◆ **Reading passage**:

((

Do Financial Inclusion Efforts Really Have an Impact on Poverty?

Several years ago, a senior person at a large foundation (let’s call him Fred) asked us if we thought financial inclusion—creating and supporting financial products and services designed for low-income communities—really made a difference to the poor. We took his question very seriously, and answered that we honestly weren’t sure whether it was as high up on the charts as investments in health or education. He was less ambivalent. He was adamant that finance actually underpinned every challenge low-income people faced—whether housing, sanitation, health, or education. He felt having the right financial tools and strategies was critical to the success or failure of all poverty-alleviation interventions.

We’ve returned to that conversation often, especially now that the field of financial inclusion seems to be at a crossroads. Donors, financial providers, researchers, and consultants are trying to decide which way to turn next. The field started with microcredit, then developed a range of financial tools, including insurance and savings products. But at what point can the financial inclusion field declare victory? Thanks largely to the spread of mobile money, the number of adults without a formal account decreased from 2.5 billion to 2 billion between 2011 and 2014, and the latest Findex survey for 2017 (which will be released later this year) will likely show further progress. But if people aren’t using these accounts, then we can surmise they aren’t having any impact at all. And even if they do use them, how do we know that they are making a real difference to the lives of low-income people?

While access to financial services has grown impressively across a range of countries, evidence that it’s improving the lives of the poor has been less clear. Leora Klapper and colleagues at the World Bank made a connection between financial inclusion and the UN Sustainable Development Goals (SDGs) in a 2016 UNSGSA paper. While the SDGs do not explicitly target financial inclusion, the authors mapped the evidence base of financial inclusion impact to 10 of the 17 SDGs.

))

◆ **Required actions**:
1/ In the financial inclusion article, which challenges does Fred say finance underpins for low-income people? List each one.
2/ Write the next part of the financial inclusion article, picking up after its final sentence.
The stored data has no role here.

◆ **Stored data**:
((

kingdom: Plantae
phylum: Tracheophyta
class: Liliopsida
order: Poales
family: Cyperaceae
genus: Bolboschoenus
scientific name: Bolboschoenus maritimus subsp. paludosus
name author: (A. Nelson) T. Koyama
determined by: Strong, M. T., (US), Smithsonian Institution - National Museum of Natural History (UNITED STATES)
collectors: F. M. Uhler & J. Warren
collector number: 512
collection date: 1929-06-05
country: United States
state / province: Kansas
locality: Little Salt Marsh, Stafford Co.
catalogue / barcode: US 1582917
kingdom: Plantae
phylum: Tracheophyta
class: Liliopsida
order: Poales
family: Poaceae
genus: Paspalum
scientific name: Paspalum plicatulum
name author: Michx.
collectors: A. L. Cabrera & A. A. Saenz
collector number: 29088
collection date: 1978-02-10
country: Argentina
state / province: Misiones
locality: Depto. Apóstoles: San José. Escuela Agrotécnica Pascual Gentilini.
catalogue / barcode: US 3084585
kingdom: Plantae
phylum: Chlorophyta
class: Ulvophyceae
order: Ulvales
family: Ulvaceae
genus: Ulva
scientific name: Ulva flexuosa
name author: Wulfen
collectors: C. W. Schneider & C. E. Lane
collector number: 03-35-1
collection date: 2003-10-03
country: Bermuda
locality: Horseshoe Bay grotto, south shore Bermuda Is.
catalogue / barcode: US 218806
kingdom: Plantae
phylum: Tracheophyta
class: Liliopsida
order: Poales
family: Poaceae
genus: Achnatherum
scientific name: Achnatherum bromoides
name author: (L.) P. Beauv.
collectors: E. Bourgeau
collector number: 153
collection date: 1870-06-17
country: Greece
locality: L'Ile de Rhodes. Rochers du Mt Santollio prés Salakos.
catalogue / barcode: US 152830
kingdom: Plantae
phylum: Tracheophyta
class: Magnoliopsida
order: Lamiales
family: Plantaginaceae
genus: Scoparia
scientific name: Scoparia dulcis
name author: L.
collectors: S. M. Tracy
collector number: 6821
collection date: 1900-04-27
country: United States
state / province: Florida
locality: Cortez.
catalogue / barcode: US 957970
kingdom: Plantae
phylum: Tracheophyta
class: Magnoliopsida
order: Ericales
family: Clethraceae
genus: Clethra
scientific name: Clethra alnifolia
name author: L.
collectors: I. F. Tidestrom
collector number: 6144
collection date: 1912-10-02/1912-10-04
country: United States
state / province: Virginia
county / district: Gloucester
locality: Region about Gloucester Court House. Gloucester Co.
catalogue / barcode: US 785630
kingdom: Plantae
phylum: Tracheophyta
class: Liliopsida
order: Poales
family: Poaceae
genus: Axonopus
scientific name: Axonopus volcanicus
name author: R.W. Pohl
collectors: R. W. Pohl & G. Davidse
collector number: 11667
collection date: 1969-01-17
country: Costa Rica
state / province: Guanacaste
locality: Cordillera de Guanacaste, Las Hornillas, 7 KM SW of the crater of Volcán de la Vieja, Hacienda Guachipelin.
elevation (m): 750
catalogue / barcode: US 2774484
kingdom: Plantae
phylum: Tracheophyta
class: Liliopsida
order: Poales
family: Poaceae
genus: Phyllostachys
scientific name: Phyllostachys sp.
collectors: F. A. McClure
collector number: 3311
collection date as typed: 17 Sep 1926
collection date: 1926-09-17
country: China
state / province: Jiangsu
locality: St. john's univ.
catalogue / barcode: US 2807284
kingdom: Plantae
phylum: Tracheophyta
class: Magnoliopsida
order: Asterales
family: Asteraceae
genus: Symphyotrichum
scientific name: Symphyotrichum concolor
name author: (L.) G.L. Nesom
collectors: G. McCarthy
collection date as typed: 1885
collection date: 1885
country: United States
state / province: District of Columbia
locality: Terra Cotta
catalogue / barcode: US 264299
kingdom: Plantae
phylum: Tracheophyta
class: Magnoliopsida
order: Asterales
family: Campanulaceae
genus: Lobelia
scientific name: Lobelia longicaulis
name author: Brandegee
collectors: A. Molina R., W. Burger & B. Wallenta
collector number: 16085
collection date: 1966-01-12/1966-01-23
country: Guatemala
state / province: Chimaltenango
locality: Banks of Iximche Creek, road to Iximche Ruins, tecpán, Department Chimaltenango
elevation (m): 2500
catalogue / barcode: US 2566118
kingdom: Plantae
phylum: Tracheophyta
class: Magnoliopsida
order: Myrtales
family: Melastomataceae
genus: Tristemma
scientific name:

))

◆ **Responses by task**:
1/ housing, sanitation, health, education

2/
Among the research they surveyed, work by Tavneet Suri of MIT and Billy Jack of Georgetown University was the most rigorous. Suri and Jack conducted five rounds of a household panel survey in Kenya during a time when the use of the mobile money system M-Pesa—a low-fee service that allows users to easily deposit, withdraw, or transfer money via their mobile phones—was on the rise. Suri and Jack ran the first rounds of their panel survey between late 2008 and early 2010 to measure the impact M-Pesa had on risk sharing (giving or taking money or goods when there is a shortfall), between family members who were dispersed by internal migration or driven by opportunities and employment across long distances. They found that users of M-Pesa are not only more likely to receive more remittances, and from a wider network of sources, but also better withstand unexpected expenses or decreases in income.

In Suri and Jack’s more recent 2016 paper, they used all five years of their panel data study between 2008 and 2014 to study the effects of M-Pesa on long-term household consumption. Their analysis reveals that, over that time period, M-Pesa brought an estimated 2 percent of Kenyan households out of extreme poverty (those living on less than $1.25 per person per day).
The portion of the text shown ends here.